Katherine Gorge, Land of the Cicada

We listen to our ranger guide. He tells us Katherine Gorge is Nitmiluk, Land of the Cicada.

I like the name. I can hear the cicadas chirping in it.

The park has thirteen gorges. We only have a few hours to spare so we decide to see two of them on a tourist boat trip.

Dying trees surround the jetty where we board our boat. They bend and sag, weighed down by fruit bats, or flying foxes. Thousands of the bats cling upside down to the branches, wrapping themselves tightly in their wings, like miniature vampires in their black capes.

Bats

Bats

A tourist wearing bright red lipstick, wrists laden with bracelets, shakes her head in disgust when the indigenous guide tells us they will leave only when they have broken down all the branches of the trees where they are roosting. “What pests!”

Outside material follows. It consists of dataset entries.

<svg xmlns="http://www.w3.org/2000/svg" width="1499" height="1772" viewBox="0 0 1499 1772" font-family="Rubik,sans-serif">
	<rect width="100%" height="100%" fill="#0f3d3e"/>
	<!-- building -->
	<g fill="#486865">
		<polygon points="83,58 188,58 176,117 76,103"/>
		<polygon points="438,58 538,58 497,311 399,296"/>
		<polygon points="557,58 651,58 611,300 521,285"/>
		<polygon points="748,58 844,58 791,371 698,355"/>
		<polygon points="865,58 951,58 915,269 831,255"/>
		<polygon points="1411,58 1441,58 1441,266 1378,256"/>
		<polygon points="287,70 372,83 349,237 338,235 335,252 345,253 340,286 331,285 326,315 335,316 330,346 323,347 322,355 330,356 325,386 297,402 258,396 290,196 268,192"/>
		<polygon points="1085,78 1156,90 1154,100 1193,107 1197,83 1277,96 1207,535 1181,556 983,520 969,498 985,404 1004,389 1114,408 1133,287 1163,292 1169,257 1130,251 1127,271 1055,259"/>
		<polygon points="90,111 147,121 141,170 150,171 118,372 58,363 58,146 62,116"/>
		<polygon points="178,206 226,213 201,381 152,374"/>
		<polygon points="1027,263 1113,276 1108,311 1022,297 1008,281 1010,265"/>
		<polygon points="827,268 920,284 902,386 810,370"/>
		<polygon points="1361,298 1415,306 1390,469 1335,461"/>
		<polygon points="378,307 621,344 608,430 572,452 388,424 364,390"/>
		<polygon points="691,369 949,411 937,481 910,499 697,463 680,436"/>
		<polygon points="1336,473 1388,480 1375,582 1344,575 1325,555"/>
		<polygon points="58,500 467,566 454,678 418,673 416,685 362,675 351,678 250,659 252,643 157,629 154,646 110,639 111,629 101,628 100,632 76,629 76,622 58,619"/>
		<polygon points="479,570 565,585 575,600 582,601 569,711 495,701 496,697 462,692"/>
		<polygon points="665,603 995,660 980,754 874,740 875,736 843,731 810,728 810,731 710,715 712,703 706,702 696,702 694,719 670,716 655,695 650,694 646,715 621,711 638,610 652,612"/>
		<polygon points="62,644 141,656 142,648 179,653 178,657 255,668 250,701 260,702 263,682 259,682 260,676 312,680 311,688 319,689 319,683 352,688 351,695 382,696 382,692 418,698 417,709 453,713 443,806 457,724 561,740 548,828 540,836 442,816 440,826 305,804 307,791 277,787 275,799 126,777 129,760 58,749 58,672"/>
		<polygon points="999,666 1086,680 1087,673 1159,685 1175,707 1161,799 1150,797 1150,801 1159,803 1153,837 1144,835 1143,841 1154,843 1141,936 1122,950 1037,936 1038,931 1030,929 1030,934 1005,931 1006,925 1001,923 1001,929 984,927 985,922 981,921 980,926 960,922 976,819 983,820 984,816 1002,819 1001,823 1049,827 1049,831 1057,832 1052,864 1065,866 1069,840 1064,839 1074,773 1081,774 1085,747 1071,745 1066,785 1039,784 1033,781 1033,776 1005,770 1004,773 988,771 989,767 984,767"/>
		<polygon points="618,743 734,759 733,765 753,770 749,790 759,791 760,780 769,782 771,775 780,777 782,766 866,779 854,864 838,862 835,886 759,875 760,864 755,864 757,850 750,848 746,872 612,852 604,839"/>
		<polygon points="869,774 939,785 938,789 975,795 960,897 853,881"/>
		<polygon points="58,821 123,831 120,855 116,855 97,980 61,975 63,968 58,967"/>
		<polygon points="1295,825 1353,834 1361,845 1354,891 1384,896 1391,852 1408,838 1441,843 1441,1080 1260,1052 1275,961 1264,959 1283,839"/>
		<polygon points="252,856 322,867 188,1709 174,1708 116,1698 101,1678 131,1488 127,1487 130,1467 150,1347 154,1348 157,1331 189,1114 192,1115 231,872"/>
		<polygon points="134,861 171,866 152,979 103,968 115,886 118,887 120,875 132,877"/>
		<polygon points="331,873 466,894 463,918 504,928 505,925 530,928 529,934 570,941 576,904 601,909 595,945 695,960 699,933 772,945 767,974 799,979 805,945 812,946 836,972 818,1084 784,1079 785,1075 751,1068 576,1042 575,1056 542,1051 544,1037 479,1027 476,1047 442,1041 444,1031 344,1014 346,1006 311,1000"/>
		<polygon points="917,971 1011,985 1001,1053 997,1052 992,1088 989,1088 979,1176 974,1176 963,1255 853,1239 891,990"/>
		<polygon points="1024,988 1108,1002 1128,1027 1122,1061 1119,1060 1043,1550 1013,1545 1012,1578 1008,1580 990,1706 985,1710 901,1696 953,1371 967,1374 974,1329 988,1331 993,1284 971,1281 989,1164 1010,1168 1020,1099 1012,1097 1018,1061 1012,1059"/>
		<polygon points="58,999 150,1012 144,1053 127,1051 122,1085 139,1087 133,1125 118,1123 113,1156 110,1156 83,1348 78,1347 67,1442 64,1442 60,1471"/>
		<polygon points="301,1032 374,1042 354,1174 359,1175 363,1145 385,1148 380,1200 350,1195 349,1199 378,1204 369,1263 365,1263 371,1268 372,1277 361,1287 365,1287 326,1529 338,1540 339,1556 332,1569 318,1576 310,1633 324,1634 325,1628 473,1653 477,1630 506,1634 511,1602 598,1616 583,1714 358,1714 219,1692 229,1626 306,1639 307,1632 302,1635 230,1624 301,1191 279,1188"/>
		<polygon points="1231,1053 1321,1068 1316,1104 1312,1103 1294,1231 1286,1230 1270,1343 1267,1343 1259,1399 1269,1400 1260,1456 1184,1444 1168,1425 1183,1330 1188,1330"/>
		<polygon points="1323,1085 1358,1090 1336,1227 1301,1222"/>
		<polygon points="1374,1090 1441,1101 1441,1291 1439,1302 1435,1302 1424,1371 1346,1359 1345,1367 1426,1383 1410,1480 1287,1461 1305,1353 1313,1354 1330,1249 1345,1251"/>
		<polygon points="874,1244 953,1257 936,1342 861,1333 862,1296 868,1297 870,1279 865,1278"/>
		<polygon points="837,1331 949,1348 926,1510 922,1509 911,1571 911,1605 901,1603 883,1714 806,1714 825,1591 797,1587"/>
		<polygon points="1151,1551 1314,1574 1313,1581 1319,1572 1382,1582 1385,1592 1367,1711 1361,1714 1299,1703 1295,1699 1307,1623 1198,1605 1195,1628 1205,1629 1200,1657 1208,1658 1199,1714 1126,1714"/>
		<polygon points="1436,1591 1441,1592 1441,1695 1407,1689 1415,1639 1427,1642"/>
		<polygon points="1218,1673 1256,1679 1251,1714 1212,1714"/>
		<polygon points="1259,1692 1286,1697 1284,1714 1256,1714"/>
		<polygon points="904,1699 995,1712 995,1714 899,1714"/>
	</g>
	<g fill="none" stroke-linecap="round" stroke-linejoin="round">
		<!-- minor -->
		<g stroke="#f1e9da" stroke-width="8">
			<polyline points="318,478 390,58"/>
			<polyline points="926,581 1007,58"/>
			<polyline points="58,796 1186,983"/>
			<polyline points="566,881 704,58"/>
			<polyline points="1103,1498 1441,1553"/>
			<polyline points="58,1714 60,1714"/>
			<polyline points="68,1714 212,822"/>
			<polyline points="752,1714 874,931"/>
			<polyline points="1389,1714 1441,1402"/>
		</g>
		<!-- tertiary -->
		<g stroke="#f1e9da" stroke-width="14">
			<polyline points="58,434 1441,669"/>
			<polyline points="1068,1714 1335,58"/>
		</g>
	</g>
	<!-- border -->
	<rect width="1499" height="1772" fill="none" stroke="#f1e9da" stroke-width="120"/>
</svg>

“No, no”, calls back our ranger guide. “It’s good for the trees. The bats prune them and fertilise them with their dung. They grow back to be much more healthy. When the bats have done their work here, they will move on and do some gardening for us further upstream. That’s how the system works. Everything has its place”.

The boat glides through the clear water between the towering amber red rock faces of the gorge. We shield our faces from the intense heat of the sun. The water sparkles and shimmers ahead of us. In the Wet, the water is 7-8 metres higher than it is today. The guide points out the marks on the sandstone rocks above us.

White, black and red ochre stains streak down the rocky walls, as if a giant artist has daubed paint brushes up and down in a frenzy of earthy colour. The rocks glow as we glide past, then darken as they fall into shadow behind us. Hardy trees sink their roots deep into crevices in the sandstone to find moisture and nutrients. Somehow they succeed and make their precarious homes on the rocky ledges above us. Twisted and knarled, they survive and provide shelter in the gorge for bird and insect life.

Freshwater crocodile

Freshwater crocodile

A crocodile lies snoozing on a small sandy beach to our left, her silvery scaled skin reflecting the sun’s rays. “Don’t worry, she’s a freshie, a freshwater crocodile. She won’t do you any harm. She might put a few holes in your arm if she’s rattled, but they only eat what they can swallow whole. You are quite safe”. I glance at the toddler sitting sleeping in his mother’s arms in front of me. Sleep safely little one.

Saltwater crocodiles on the other hand are extremely dangerous. “Salties” enter the gorge in the Wet, when water is flowing into the park from the estuaries where they normally live. Some of these prehistoric predators are left here when it stops raining and the water goes back down, closing off their exits. This is not great for tourism. The park rangers put out traps and relocate any they catch before the park is opened to tourists.

“We always feel a bit nervous when we send the first canoeists out there”, the ranger guide jokes. We all stare at the trap he is pointing towards and hope he really is joking.

We have to transfer to another boat half way through the trip, because the water is too low in the dry season to pass through to the next gorge. Our walk along the side of the gorge to reach the second boat passes an example of Jawoyn rock painting that is around 8000 years old. There are paintings dated 25,000 years old in other places in the park, we are told. They are some of the oldest artefacts in the world.

I find these periods of time almost impossible to imagine. The first fleet came to Australia in 1788, not much more than 200 years ago. We are so new to this land compared with our guide’s people. Our history here is recent even by our own Western standards. I sit and ponder this as we glide further into the gorge.

There are many paintings in the park that are kept secret as they mark sacred places. The painting we pass by is different. Rock art was also used to communicate information to travellers. It told them the type of food available and any fresh water nearby. We are reading signposts and tourist information maps from another culture.

In the second gorge the guide slips the boat into a small cave to one side. “Listen”. A high pitched squeaking sound reveals the presence of a population of tiny horseshoe bats. They snuffle around as we approach, keen to be left in peace to continue their siesta. They are the modest, shy cousins of the fruit bats we left back at the jetty.

Canoeists in yellow life jackets paddle by. Children shout and splash as they dive laughing into the water from a rocky ledge. Two men are fishing. The park is well used.

As the boat turns back towards the jetty, I look up in wonder at the beauty around me. It really is magnificent, how lucky we are that the Jawoyn have chosen to share it with us.